3. What about your current work excites or interests you the most?

What I like most about my job is that I have the flexibility to look at any investment opportunity irrespective of which area it is in. At Stonehill Capital we are all generalists for the most part and are not constrained by any particular industry or segment. This makes my job so much more interesting and gives me the ability to look at situations with the benefit of experience in multiple industries. This keeps the job fresh and exciting so much so that it doesn’t feel like a job anymore.

4. If you could give one piece of advice to current graduate students in the field of Economics, what would it be?

The one piece of advice I would like to share with the current graduate students is that careers do not progress in a straight line well packaged with bows and ribbons attached.  You will have ups and downs and most likely you will have to transform yourself to make yourself relevant. When emerging markets went out of favor I moved into distressed investing. Though it was a new area I was able to leverage my academic background to make a successful career out of distressed debt. Have faith in the education you are getting here at Tufts, keep learning, and most importantly, stay positive.

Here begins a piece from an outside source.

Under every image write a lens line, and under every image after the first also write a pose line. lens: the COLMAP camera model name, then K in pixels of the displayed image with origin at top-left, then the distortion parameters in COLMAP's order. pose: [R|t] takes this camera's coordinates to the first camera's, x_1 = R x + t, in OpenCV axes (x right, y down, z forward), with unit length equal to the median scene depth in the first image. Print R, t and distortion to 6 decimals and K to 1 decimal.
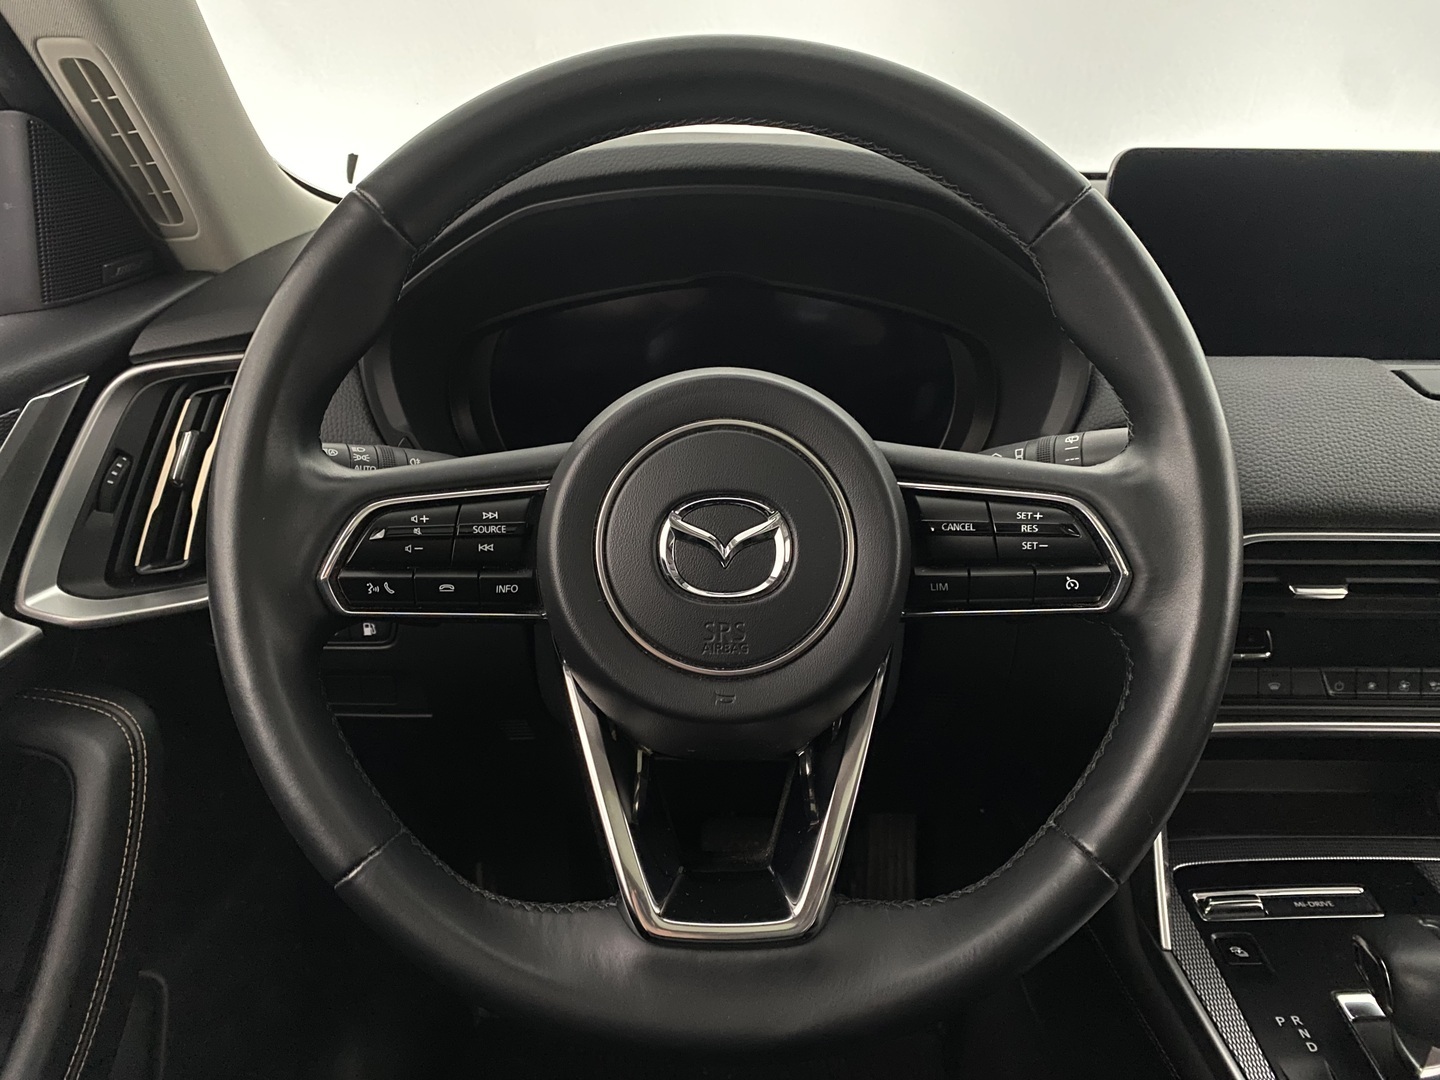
lens RADIAL K [[1086.8, 0, 720.0], [0, 1086.8, 540.0], [0, 0, 1]] dist [0.001649, -0.001744]
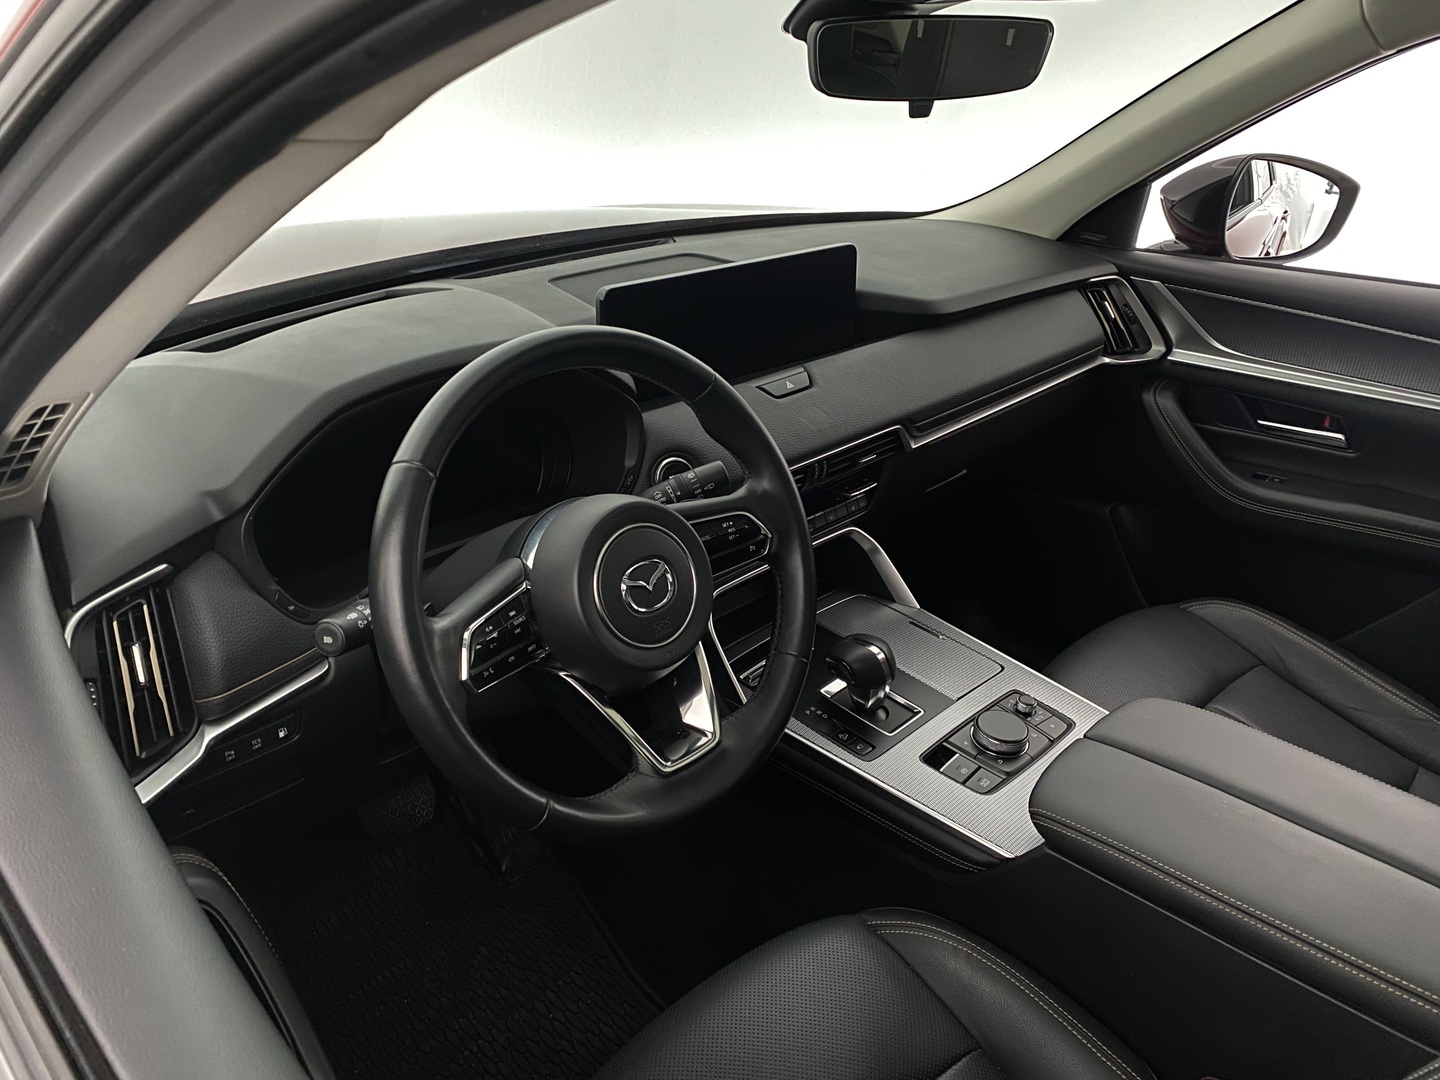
lens RADIAL K [[1086.8, 0, 720.0], [0, 1086.8, 540.0], [0, 0, 1]] dist [0.001649, -0.001744]
pose [[0.702990, -0.311179, 0.639510, -1.103794], [0.254189, 0.949739, 0.182712, -0.386683], [-0.664223, 0.034112, 0.746756, -0.590275]]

Jim Kanagy, MS in Chemistry ’73

Jim Kanagy
Jim Kanagy, AG73

Jim Kanagy received his BS in Chemistry from Eastern Mennonite University in 1969, his MS in Chemistry from Tufts in 1973, and his JD from Golden Gate University in 1978. Since then, he has gone on to a distinguished career in the patent and scientific patent management realm. From 1985 to 2010, Jim served in the patent group of the company that is now GlaxoSmithKline, with positions that spanned from patent counsel to Vice President of Patents with Clinical Laboratories. In 2010, Jim left GlaxoSmithKline to relocate to Big Valley, Pennsylvania. He currently resides there, managing a fully functional grass farming operation.

1. How did your time as a graduate student at Tufts shape your career?

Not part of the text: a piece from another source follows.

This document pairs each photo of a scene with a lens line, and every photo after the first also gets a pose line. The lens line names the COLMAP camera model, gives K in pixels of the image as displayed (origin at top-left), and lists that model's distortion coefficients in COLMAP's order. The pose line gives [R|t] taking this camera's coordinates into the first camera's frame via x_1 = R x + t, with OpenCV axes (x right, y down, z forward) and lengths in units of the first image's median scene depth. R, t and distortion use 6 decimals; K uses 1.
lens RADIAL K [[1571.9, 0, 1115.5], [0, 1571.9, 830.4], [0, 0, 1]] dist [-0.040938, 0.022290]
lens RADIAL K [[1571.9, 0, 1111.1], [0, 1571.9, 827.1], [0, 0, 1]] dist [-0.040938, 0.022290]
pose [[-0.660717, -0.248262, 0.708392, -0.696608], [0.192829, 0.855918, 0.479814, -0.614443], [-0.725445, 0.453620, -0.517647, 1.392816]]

My time as a Tufts graduate student provided me with a sound basis in chemistry and good research practices and techniques. Professors and grad student contemporaries created a challenging and interesting atmosphere in a safe learning setting where one could make mistakes and learn from them. A talented and interesting group of people.  And it was in the library in the Michael wing where I found a book on careers in chemistry talking about patent law. That piece was the impetus for going to law school and into patent law in healthcare.

2. Did you have any key mentors at Tufts?  How did they contribute to your academic growth and career path?

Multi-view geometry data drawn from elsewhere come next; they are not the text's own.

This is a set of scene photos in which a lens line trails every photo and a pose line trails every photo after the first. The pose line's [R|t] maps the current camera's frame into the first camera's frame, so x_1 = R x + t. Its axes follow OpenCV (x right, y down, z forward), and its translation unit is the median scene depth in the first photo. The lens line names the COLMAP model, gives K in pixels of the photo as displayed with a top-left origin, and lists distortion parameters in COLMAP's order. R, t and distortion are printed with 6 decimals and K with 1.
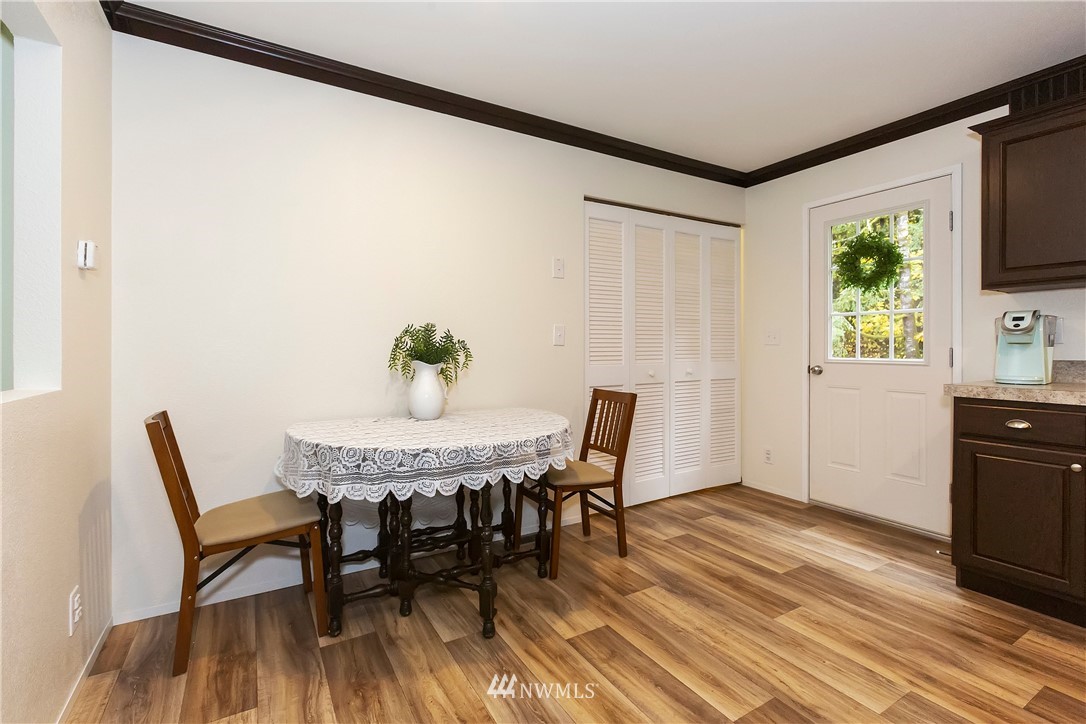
lens RADIAL K [[496.5, 0, 542.4], [0, 496.5, 343.0], [0, 0, 1]] dist [-0.002488, -0.000699]
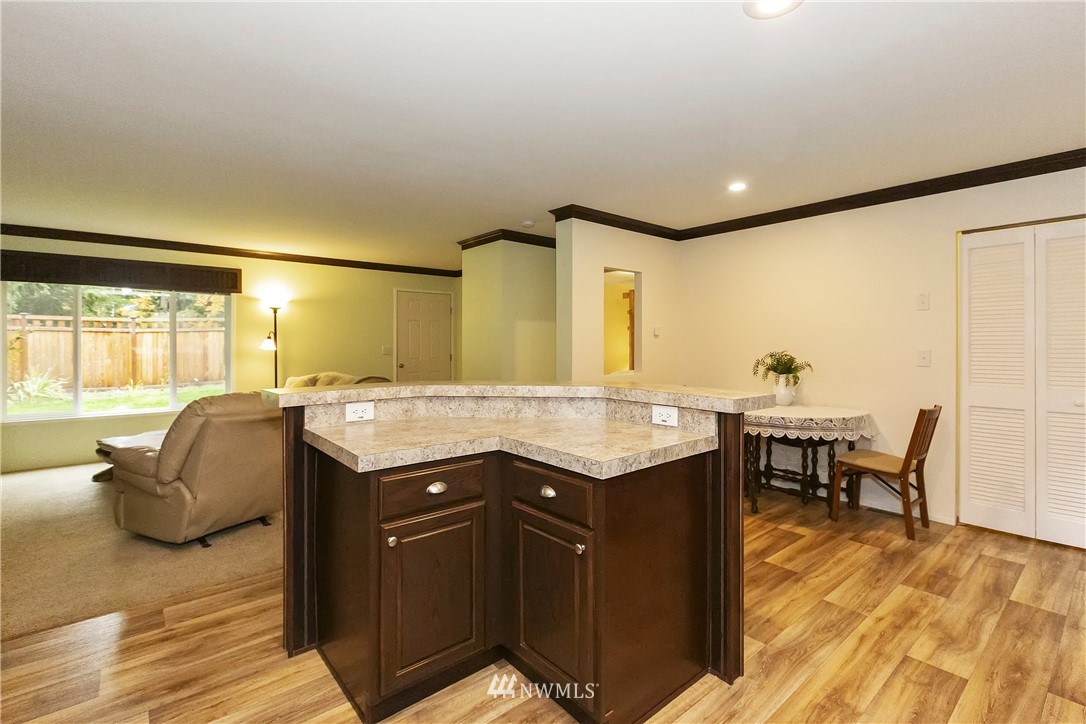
lens RADIAL K [[488.5, 0, 536.5], [0, 488.5, 340.8], [0, 0, 1]] dist [-0.000853, 0.000003]
pose [[0.149591, -0.005347, -0.988733, 1.338601], [0.005865, 0.999973, -0.004521, -0.072717], [0.988731, -0.005122, 0.149619, -0.118863]]
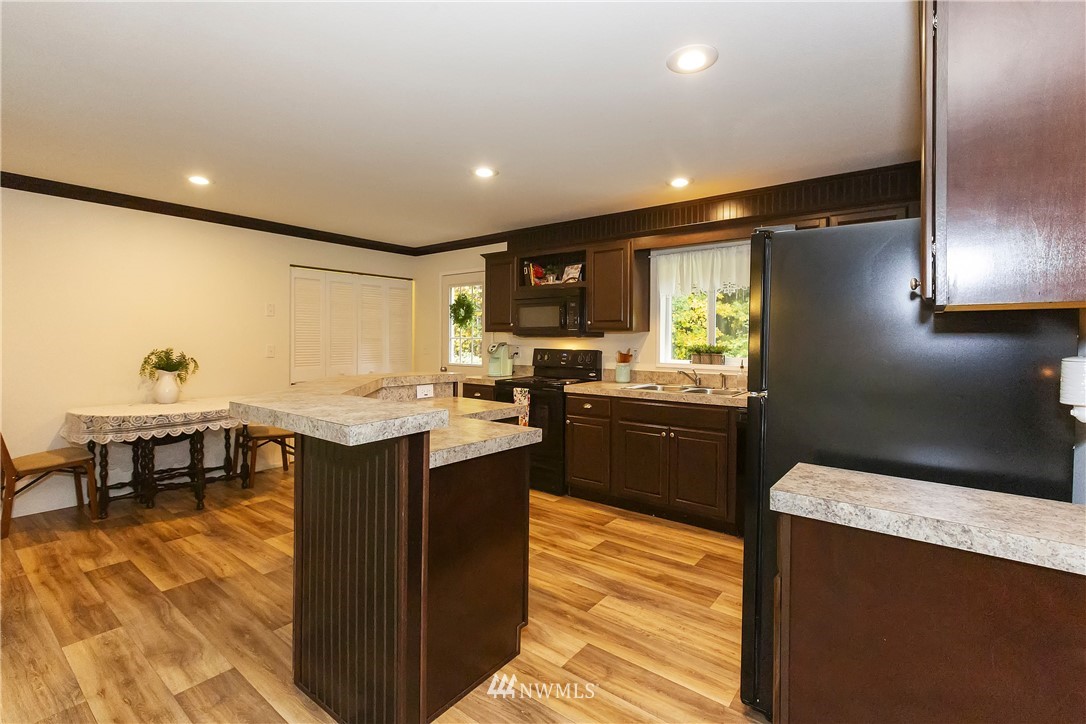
lens RADIAL K [[494.4, 0, 544.1], [0, 494.4, 339.9], [0, 0, 1]] dist [0.001277, 0.000082]
pose [[0.932294, 0.005214, 0.361664, 0.360810], [-0.007552, 0.999959, 0.005052, -0.085443], [-0.361623, -0.007441, 0.932295, -1.062474]]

Professor of Chemistry Robert Stolow was my advisor, and my key mentor at Tufts. His research program was challenging. His knowledge of chemistry and his approach to research gave me a solid basis in science that served well over the years in my work with researchers in the healthcare field, patent offices, and patent litigation. Understanding the chemistry for synthesizing compounds was and is a critical factor in obtaining intellectual property rights for chemical compounds.

3. What are some of your proudest career moments?

At a high level, obtaining patents on inventions and defending them when the products got to market. Intellectual property, patents and know how, are the primary means by which research costs that run to hundreds of millions of dollars can be recouped. One example is the agreement to license the use of the botulinum toxin, now known as Botox®, for treating Tic douloureux, a painful chronic nerve condition, when I was at Allergan. On a different front, working with GlaxoSmithKline’s IT group and Cambridge Soft to create a first-in-kind online lab notebook tool to replace the paper lab notebook which was no longer useful in the age of large data files from analytical machines. It connected all pre-NDA research operations around the world at GlaxoSmithKline allowing researchers to see everyone’s output in real time. 

4. If you could give one piece of advice to current graduate students in the field of Chemistry, what would it be?

I would refer them to a quote by George Bernard Shaw from his work Back to Methuselah that I have found to be a useful guidepost: “I hear you say 'Why?' Always 'Why?' You see things; and you say 'Why?' But I dream things that never were; and I say, 'Why not?”